**Task goal**
Copy the records below word for word, from the line containing "right ankle: (115, 362, 11)" through the end of the records, and leave the pictures out of your copy.

**Records to use**

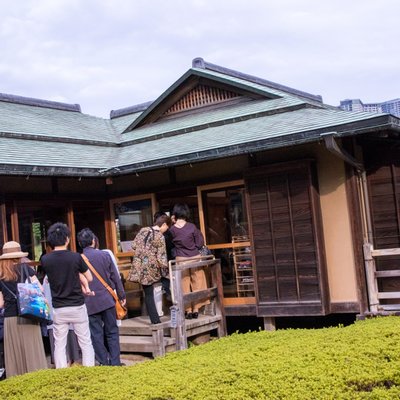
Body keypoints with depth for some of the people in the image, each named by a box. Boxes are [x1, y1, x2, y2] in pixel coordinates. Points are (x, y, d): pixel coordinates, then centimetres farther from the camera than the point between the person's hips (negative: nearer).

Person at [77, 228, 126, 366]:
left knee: (96, 334, 6)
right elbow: (115, 277, 2)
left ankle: (104, 363, 8)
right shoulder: (104, 255, -3)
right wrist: (121, 295, 12)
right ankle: (115, 362, 11)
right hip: (107, 300, 1)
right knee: (112, 332, 10)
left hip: (90, 303, -1)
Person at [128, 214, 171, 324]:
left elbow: (133, 246, 11)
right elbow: (161, 257, -12)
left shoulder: (143, 230, 5)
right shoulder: (160, 237, -10)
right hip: (152, 267, -5)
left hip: (139, 267, 5)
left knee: (148, 294, 8)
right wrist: (167, 271, -3)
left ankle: (155, 320, 10)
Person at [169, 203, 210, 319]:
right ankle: (196, 309, 10)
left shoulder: (172, 230, -8)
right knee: (197, 284, 9)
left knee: (184, 286, 9)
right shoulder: (192, 227, -10)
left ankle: (188, 310, 10)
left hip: (180, 259, 1)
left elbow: (171, 243, 7)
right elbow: (200, 243, -5)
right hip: (194, 258, 0)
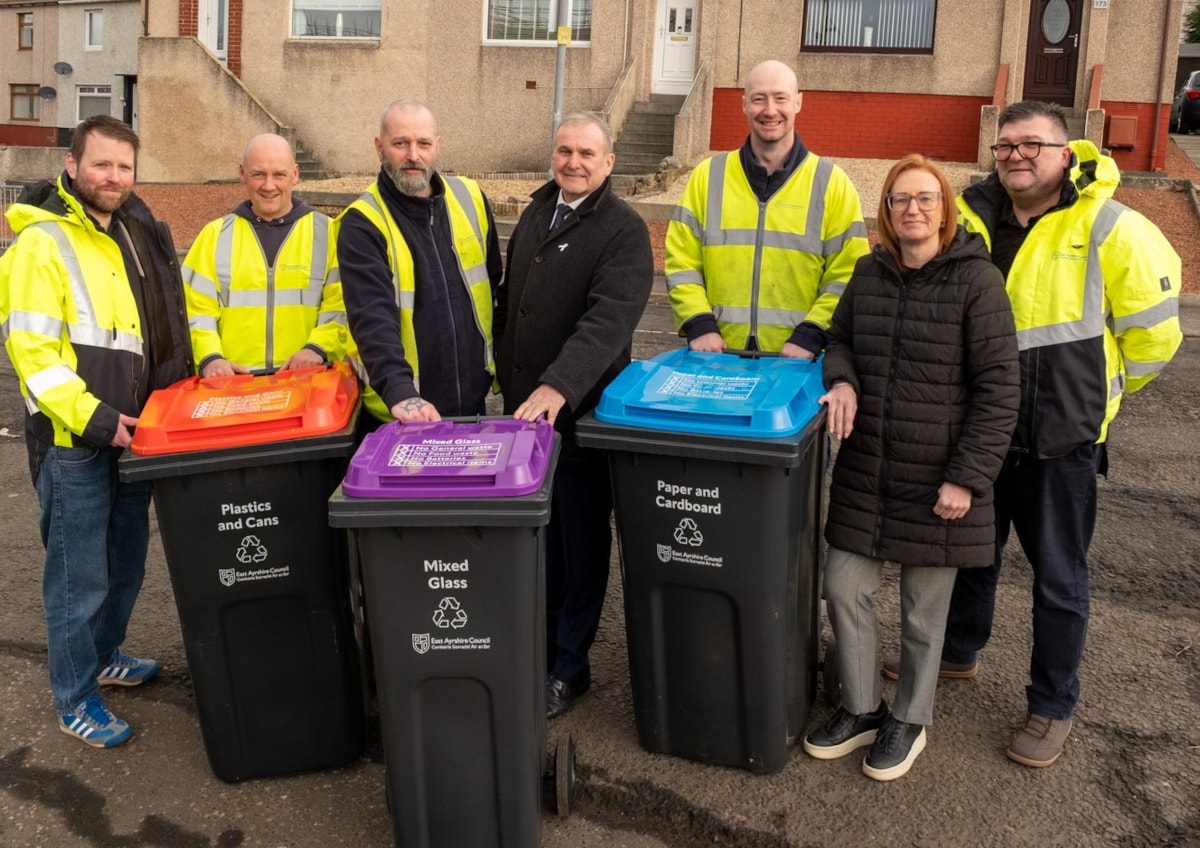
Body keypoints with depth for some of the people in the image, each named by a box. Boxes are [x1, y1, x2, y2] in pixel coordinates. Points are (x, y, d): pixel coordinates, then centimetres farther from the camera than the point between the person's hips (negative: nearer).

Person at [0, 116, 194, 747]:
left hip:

**Answer for this exercise**
right ankle: (115, 362, 11)
right hip: (107, 300, 1)
right knee: (112, 332, 10)
left hip: (90, 303, -1)
Person at [128, 214, 171, 324]:
left elbow: (133, 246, 11)
right elbow: (161, 257, -12)
left shoulder: (143, 230, 5)
right shoulder: (160, 237, -10)
right hip: (152, 267, -5)
left hip: (139, 267, 5)
left knee: (148, 294, 8)
right wrist: (167, 271, -3)
left ankle: (155, 320, 10)
Person at [169, 203, 210, 319]:
right ankle: (196, 309, 10)
left shoulder: (172, 230, -8)
right knee: (197, 284, 9)
left knee: (184, 286, 9)
right shoulder: (192, 227, -10)
left ankle: (188, 310, 10)
left hip: (180, 259, 1)
left elbow: (171, 243, 7)
right elbow: (200, 243, -5)
right hip: (194, 258, 0)
Body keypoints with depth for some of the people in the image, each named by a box. Boxes are [x1, y1, x2, y2] in pixel coordinates. Points are (x, y, d): pixel coordinates, then centimetres farther from the camera than the point between the person's hips (negative: nearer).

Person at [0, 116, 194, 747]:
left hip:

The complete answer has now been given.